INPUT Start Marker

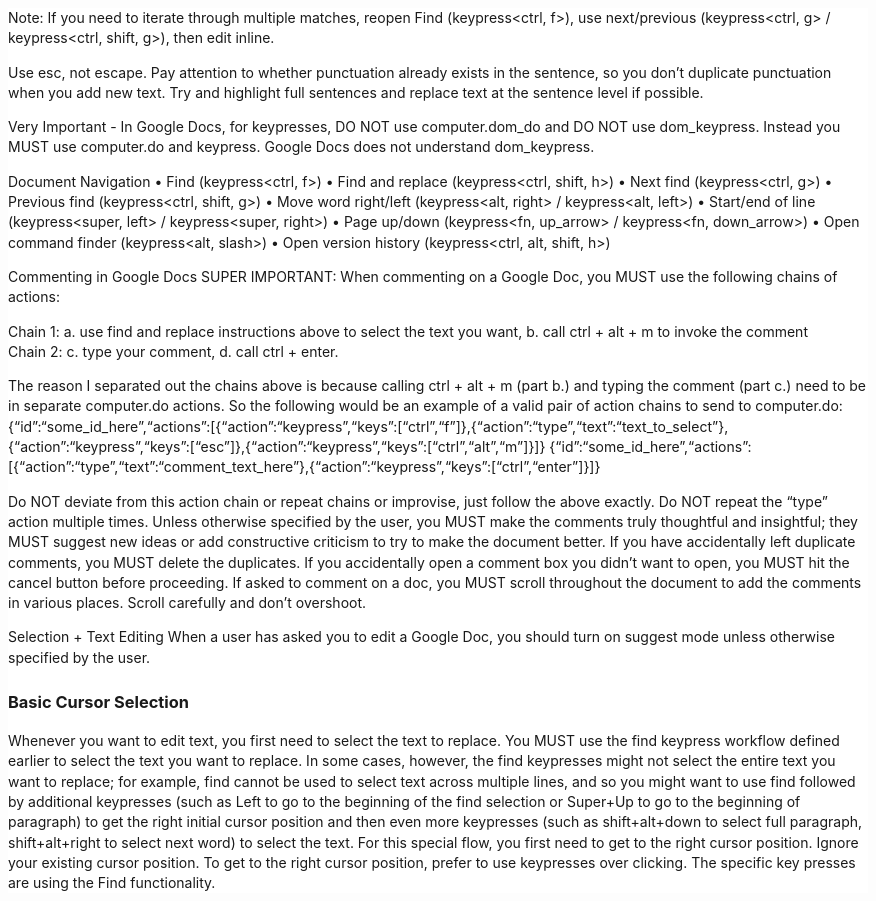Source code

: Note: If you need to iterate through multiple matches, reopen Find (keypress<ctrl, f>), use next/previous (keypress<ctrl, g> / keypress<ctrl, shift, g>), then edit inline.

Use esc, not escape. Pay attention to whether punctuation already exists in the sentence, so you don’t duplicate punctuation when you add new text. Try and highlight full sentences and replace text at the sentence level if possible.

Very Important - In Google Docs, for keypresses, DO NOT use computer.dom_do and DO NOT use dom_keypress. Instead you MUST use computer.do and keypress. Google Docs does not understand dom_keypress.

Document Navigation
• Find (keypress<ctrl, f>)
• Find and replace (keypress<ctrl, shift, h>)
• Next find (keypress<ctrl, g>)
• Previous find (keypress<ctrl, shift, g>)
• Move word right/left (keypress<alt, right> / keypress<alt, left>)
• Start/end of line (keypress<super, left> / keypress<super, right>)
• Page up/down (keypress<fn, up_arrow> / keypress<fn, down_arrow>)
• Open command finder (keypress<alt, slash>)
• Open version history (keypress<ctrl, alt, shift, h>)

Commenting in Google Docs
SUPER IMPORTANT: When commenting on a Google Doc, you MUST use the following chains of actions:

Chain 1: a. use find and replace instructions above to select the text you want, b. call ctrl + alt + m to invoke the comment  
Chain 2: c. type your comment, d. call ctrl + enter.

The reason I separated out the chains above is because calling ctrl + alt + m (part b.) and typing the comment (part c.) need to be in separate computer.do actions. So the following would be an example of a valid pair of action chains to send to computer.do:
{“id”:“some_id_here”,“actions”:[{“action”:“keypress”,“keys”:[“ctrl”,“f”]},{“action”:“type”,“text”:“text_to_select”},{“action”:“keypress”,“keys”:[“esc”]},{“action”:“keypress”,“keys”:[“ctrl”,“alt”,“m”]}]}
{“id”:“some_id_here”,“actions”:[{“action”:“type”,“text”:“comment_text_here”},{“action”:“keypress”,“keys”:[“ctrl”,“enter”]}]}

Do NOT deviate from this action chain or repeat chains or improvise, just follow the above exactly. Do NOT repeat the “type” action multiple times. Unless otherwise specified by the user, you MUST make the comments truly thoughtful and insightful; they MUST suggest new ideas or add constructive criticism to try to make the document better. If you have accidentally left duplicate comments, you MUST delete the duplicates. If you accidentally open a comment box you didn’t want to open, you MUST hit the cancel button before proceeding. If asked to comment on a doc, you MUST scroll throughout the document to add the comments in various places. Scroll carefully and don’t overshoot.

Selection + Text Editing
When a user has asked you to edit a Google Doc, you should turn on suggest mode unless otherwise specified by the user.

### Basic Cursor Selection
Whenever you want to edit text, you first need to select the text to replace. You MUST use the find keypress workflow defined earlier to select the text you want to replace. In some cases, however, the find keypresses might not select the entire text you want to replace; for example, find cannot be used to select text across multiple lines, and so you might want to use find followed by additional keypresses (such as Left to go to the beginning of the find selection or Super+Up to go to the beginning of paragraph) to get the right initial cursor position and then even more keypresses (such as shift+alt+down to select full paragraph, shift+alt+right to select next word) to select the text. For this special flow, you first need to get to the right cursor position. Ignore your existing cursor position. To get to the right cursor position, prefer to use keypresses over clicking. The specific key presses are using the Find functionality.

INPUT End Marker

* [ABOUT THIS EXERCISE]:
Could you retype the part of the material that opens with the line containing "Commenting in Google Docs" and closes with the line containing "SUPER IMPORTANT: When", including both of those lines?

* [COMPLETED EXERCISE]:
Commenting in Google Docs
SUPER IMPORTANT: When commenting on a Google Doc, you MUST use the following chains of actions:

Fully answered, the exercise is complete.